Each line containing the word "durch" must be copied from the material below.

PROVIDED DATA
········

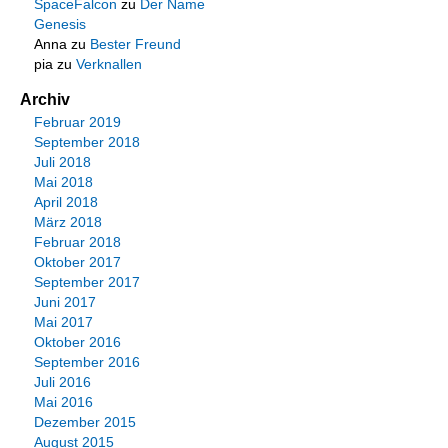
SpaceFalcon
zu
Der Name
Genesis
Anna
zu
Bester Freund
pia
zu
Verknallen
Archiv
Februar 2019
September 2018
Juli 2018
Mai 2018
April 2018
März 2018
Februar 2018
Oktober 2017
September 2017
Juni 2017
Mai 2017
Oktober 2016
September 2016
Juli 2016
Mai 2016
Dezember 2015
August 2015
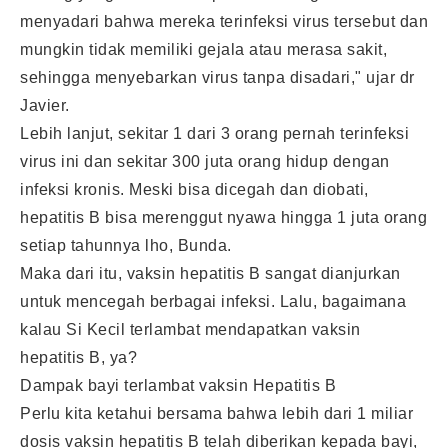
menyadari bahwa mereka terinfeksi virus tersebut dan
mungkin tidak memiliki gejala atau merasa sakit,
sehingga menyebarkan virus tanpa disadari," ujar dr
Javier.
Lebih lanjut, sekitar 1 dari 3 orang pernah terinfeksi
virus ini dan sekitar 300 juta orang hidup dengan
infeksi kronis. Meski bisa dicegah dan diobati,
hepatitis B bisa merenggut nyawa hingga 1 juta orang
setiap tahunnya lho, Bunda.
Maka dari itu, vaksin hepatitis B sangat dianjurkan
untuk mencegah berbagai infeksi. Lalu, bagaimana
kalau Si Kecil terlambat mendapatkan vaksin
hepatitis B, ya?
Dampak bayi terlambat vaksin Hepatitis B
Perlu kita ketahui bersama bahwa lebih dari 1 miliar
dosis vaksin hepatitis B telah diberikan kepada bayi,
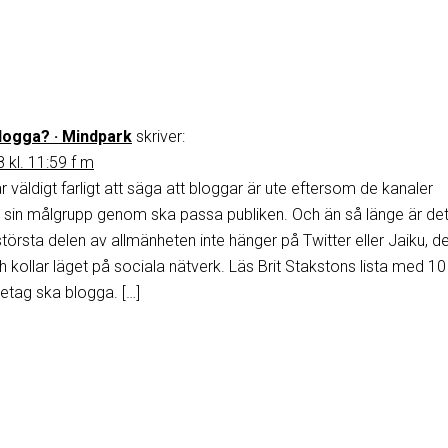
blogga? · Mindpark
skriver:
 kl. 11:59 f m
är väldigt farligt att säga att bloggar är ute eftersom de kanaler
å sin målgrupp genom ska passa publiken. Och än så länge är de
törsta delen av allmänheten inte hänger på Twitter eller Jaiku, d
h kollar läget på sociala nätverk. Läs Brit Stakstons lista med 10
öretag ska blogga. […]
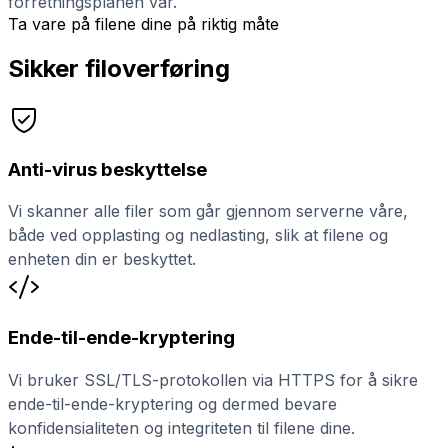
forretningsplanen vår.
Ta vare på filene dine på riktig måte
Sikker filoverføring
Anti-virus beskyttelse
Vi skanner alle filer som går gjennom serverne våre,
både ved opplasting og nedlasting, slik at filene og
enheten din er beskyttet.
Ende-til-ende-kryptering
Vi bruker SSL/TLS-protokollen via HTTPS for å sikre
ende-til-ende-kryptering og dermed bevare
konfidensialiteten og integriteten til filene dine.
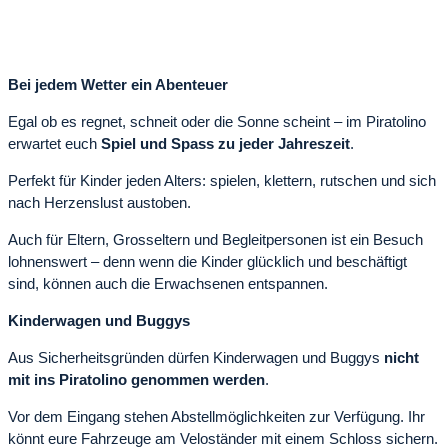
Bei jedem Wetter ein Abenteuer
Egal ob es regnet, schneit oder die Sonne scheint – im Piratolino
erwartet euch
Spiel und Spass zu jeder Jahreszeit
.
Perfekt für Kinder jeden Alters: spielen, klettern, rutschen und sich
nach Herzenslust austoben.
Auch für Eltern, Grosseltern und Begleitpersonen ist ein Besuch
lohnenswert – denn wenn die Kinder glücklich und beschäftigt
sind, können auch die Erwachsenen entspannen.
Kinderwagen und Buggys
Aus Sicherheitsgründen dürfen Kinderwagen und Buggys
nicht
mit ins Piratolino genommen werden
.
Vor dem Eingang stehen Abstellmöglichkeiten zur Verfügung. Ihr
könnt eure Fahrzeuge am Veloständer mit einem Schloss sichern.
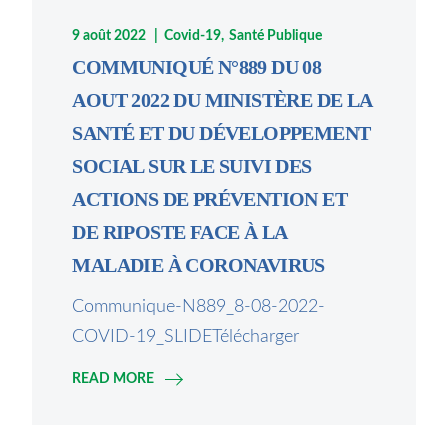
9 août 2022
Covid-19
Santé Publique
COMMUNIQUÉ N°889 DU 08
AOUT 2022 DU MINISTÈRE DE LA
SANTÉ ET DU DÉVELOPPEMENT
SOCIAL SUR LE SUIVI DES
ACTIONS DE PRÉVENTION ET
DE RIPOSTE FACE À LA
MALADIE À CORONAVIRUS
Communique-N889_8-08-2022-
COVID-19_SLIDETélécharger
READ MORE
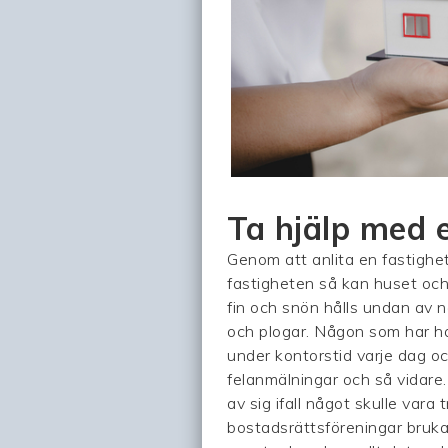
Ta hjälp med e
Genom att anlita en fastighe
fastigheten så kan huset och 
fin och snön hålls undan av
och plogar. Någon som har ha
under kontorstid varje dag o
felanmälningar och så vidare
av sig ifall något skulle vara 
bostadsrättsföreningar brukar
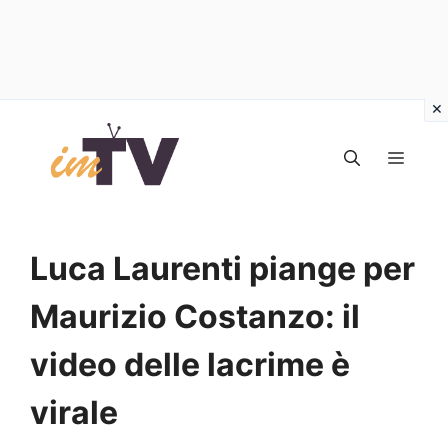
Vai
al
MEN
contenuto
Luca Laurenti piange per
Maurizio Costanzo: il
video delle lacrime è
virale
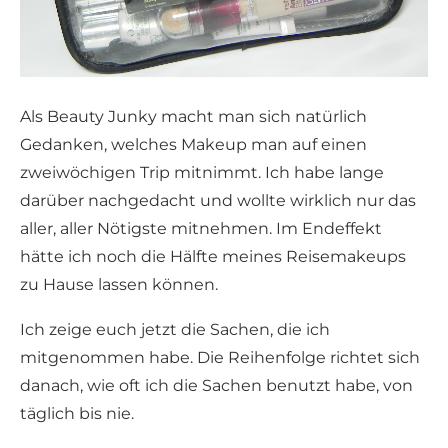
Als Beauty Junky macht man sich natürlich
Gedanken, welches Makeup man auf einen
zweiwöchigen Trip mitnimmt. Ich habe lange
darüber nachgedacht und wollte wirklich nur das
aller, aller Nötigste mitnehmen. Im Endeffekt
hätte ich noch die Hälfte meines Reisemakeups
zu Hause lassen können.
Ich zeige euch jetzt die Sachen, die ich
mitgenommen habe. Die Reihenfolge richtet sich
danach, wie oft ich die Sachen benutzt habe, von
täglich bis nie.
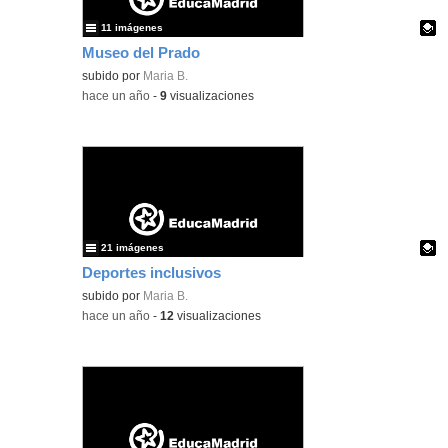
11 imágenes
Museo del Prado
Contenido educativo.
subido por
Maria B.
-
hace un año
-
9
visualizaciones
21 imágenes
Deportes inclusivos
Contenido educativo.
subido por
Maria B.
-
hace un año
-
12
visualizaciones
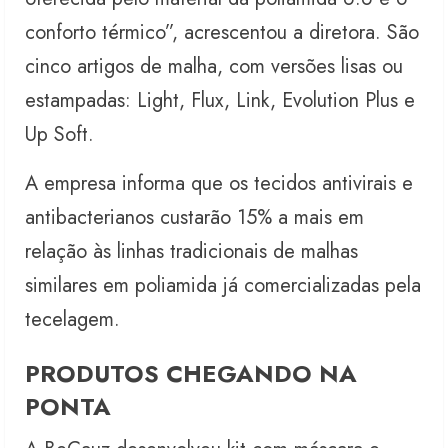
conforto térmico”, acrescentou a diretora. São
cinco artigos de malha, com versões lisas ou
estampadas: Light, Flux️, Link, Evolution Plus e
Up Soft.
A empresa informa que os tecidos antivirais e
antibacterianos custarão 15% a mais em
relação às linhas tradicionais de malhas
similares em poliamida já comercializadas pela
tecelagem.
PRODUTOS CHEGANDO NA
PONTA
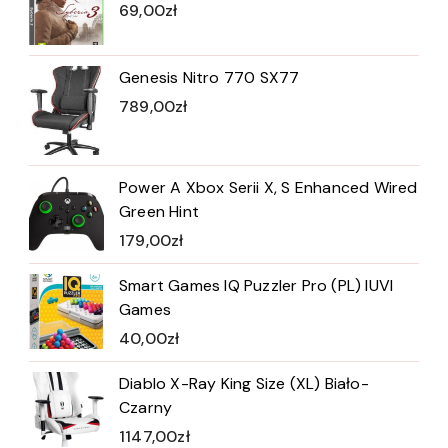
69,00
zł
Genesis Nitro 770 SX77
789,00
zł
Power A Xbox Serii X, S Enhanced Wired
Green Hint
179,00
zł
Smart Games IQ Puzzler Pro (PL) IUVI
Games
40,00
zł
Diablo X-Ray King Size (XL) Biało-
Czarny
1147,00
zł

········

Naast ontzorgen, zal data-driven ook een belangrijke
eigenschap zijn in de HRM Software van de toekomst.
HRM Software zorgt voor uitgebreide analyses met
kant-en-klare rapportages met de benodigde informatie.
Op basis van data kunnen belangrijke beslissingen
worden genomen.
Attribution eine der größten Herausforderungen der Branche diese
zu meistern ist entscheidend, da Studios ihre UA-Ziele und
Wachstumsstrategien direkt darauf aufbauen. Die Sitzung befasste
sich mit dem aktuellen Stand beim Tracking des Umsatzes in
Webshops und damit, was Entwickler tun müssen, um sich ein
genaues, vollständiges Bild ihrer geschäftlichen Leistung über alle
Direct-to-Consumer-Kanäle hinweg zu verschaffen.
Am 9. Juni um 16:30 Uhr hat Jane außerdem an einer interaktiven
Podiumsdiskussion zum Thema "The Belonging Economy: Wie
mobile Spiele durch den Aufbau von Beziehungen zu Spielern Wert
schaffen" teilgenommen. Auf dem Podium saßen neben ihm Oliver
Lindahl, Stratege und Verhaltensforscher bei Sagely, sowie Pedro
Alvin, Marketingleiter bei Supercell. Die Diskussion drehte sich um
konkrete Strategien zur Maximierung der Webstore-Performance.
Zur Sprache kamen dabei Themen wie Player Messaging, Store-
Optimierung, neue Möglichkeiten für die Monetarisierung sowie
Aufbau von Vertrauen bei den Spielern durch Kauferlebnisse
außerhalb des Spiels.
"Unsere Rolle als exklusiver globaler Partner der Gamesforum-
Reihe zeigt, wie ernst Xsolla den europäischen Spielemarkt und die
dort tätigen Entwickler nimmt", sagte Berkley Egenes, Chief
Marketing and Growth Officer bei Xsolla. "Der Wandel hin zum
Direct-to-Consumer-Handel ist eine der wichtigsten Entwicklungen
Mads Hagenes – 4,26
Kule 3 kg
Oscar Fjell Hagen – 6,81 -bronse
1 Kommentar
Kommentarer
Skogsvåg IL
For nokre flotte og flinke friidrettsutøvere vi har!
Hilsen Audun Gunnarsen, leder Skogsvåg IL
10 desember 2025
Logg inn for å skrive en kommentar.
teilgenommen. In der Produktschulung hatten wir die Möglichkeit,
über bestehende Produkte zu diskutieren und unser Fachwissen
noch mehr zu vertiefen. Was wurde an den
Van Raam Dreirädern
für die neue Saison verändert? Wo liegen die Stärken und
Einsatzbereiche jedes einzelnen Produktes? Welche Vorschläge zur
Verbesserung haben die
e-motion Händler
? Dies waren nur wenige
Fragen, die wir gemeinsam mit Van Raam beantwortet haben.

········

OUTPUT FOR THIS TASK
mobile Spiele durch den Aufbau von Beziehungen zu Spielern Wert
Aufbau von Vertrauen bei den Spielern durch Kauferlebnisse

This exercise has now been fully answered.